--- The records ---

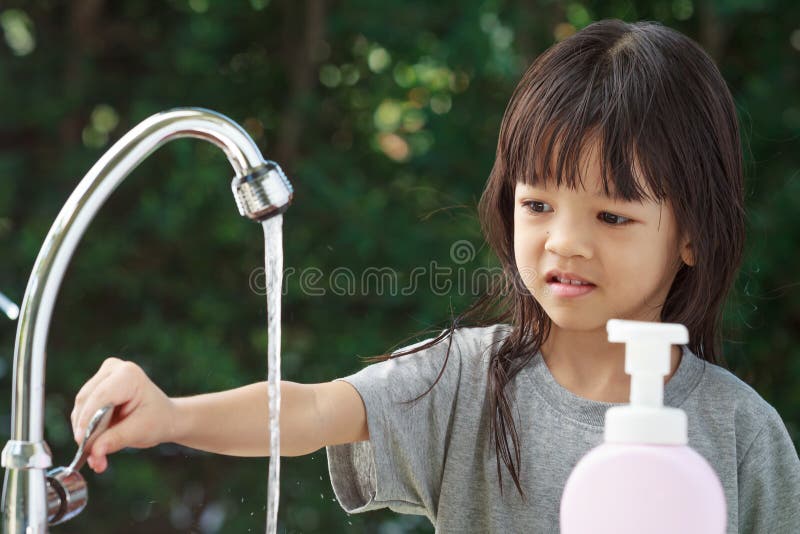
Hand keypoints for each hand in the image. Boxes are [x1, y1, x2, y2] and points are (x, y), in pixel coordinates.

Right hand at [71, 357, 177, 472]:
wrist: (163, 417)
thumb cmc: (157, 419)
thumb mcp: (140, 431)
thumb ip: (115, 440)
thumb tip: (94, 452)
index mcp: (128, 374)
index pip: (100, 396)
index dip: (88, 420)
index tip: (83, 444)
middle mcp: (112, 370)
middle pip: (86, 402)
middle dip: (86, 432)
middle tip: (93, 459)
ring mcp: (101, 377)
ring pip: (80, 408)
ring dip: (84, 435)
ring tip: (97, 458)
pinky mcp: (93, 389)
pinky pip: (81, 412)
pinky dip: (85, 431)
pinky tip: (95, 447)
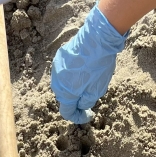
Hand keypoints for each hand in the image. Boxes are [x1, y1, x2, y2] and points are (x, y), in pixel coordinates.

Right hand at [50, 3, 127, 123]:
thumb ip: (86, 102)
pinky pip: (63, 73)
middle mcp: (57, 82)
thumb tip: (81, 106)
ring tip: (87, 83)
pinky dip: (71, 76)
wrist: (97, 39)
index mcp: (66, 93)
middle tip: (89, 98)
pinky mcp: (60, 57)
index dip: (78, 117)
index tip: (88, 115)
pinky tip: (83, 70)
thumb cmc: (98, 66)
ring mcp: (57, 68)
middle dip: (75, 101)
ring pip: (63, 85)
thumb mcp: (97, 89)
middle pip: (64, 98)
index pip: (67, 112)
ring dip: (73, 88)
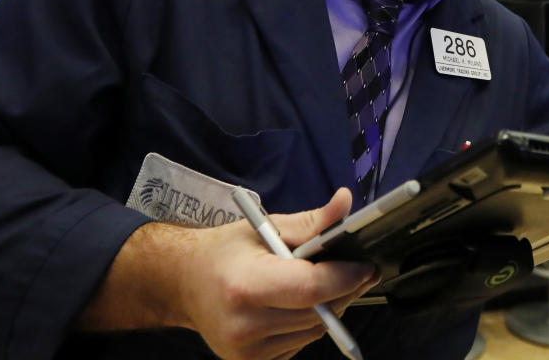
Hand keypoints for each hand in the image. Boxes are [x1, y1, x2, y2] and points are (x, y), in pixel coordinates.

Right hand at [79, 188, 377, 359]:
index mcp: (246, 286)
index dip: (345, 277)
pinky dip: (309, 323)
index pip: (311, 289)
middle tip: (357, 270)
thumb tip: (346, 203)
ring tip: (323, 283)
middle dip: (345, 290)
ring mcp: (247, 352)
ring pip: (315, 330)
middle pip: (319, 312)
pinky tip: (297, 304)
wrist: (182, 283)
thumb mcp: (266, 227)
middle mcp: (245, 325)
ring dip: (329, 307)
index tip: (366, 265)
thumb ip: (311, 222)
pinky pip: (301, 343)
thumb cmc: (225, 250)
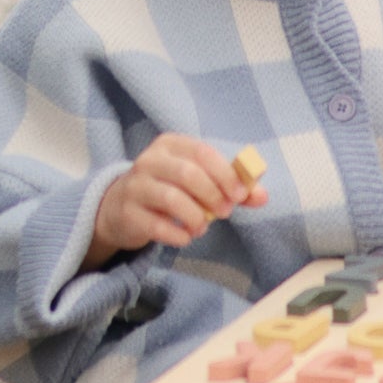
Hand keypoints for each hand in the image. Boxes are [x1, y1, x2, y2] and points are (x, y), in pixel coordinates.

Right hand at [89, 136, 256, 259]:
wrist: (119, 208)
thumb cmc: (168, 190)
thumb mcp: (197, 181)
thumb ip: (230, 186)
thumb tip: (262, 196)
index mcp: (170, 145)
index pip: (202, 152)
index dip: (226, 174)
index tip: (241, 194)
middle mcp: (149, 161)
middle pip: (187, 174)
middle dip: (212, 195)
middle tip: (225, 212)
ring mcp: (135, 186)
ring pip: (171, 198)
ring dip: (195, 216)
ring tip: (202, 227)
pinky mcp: (127, 213)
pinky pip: (157, 225)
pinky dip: (178, 234)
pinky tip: (186, 237)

---

What the task asks ▸
The listing is to be reproduced in full and exactly, except that its pictures are to be dropped.

Output for this task ▸
Hand keypoints for each hand in the image. Boxes are [x1, y1, x2, y2] and points are (x, y), in pixel coordinates.

Right hand at [71, 357, 177, 472]:
wrist: (163, 417)
thumb cmc: (157, 419)
thumb mcp: (140, 431)
thumb ip: (115, 440)
thumb tip: (94, 452)
index mcp: (128, 374)
index pip: (100, 396)
index dip: (88, 420)
index tip: (83, 444)
middle mcp: (112, 370)
middle pip: (86, 402)
middle dip: (86, 432)
middle tip: (93, 459)
ring mcp: (101, 377)
ring pip: (80, 408)
ring dip: (84, 435)
ring tip: (97, 458)
pinky mcp: (93, 389)
pinky pip: (81, 412)
pinky dip: (85, 431)
pinky tip: (95, 447)
Hand keypoints for each hand in the image. Boxes are [x1, y1, x2, y2] and points are (x, y), in pixel coordinates.

Right hand at [50, 3, 127, 123]:
thumb ip: (86, 102)
pinky pip: (63, 73)
middle mcp: (57, 82)
thumb tip: (81, 106)
ring tip: (87, 83)
pinky dip: (71, 76)
wrist: (97, 39)
index mcp: (66, 93)
middle tip: (89, 98)
pinky mcp: (60, 57)
index dip: (78, 117)
index tip: (88, 115)
pinky tip: (83, 70)
thumb cmc: (98, 66)
ring mcp: (57, 68)
middle dip: (75, 101)
ring pip: (63, 85)
thumb mcp: (97, 89)
middle pip: (64, 98)
index pip: (67, 112)
ring dip: (73, 88)
Hand keypoints for each hand in the image. Boxes are [x1, y1, x2, y2] and points are (x, y), in pixel coordinates.

Right hand at [79, 188, 377, 359]:
index mcp: (246, 286)
index dip: (345, 277)
pinky dip: (309, 323)
index pip: (311, 289)
middle tip: (357, 270)
thumb tip: (346, 203)
ring tip: (323, 283)
middle dip: (345, 290)
ring mcp: (247, 352)
ring pip: (315, 330)
middle pip: (319, 312)
pinky tip: (297, 304)
wrist: (182, 283)
thumb mcp: (266, 227)
middle mcp: (245, 325)
ring dip: (329, 307)
index tip: (366, 265)
thumb ip: (311, 222)
pinky pip: (301, 343)
thumb cmc: (225, 250)
Hand keypoints for each hand in the image. Boxes are [x1, y1, x2, y2] and points are (x, y), in pixel coordinates.

Right hand at [89, 136, 256, 259]:
wrist: (119, 208)
thumb cmc: (168, 190)
thumb mcp: (197, 181)
thumb ip: (230, 186)
thumb tip: (262, 196)
index mcp: (170, 145)
index pip: (202, 152)
index dip: (226, 174)
index tip: (241, 194)
middle mcp: (149, 161)
middle pip: (187, 174)
middle dip: (212, 195)
middle tip: (225, 212)
ring mcp: (135, 186)
ring pip: (171, 198)
ring dip: (195, 216)
ring tip: (202, 227)
pinky mcp: (127, 213)
pinky pip: (157, 225)
pinky dip: (178, 234)
pinky tip: (186, 237)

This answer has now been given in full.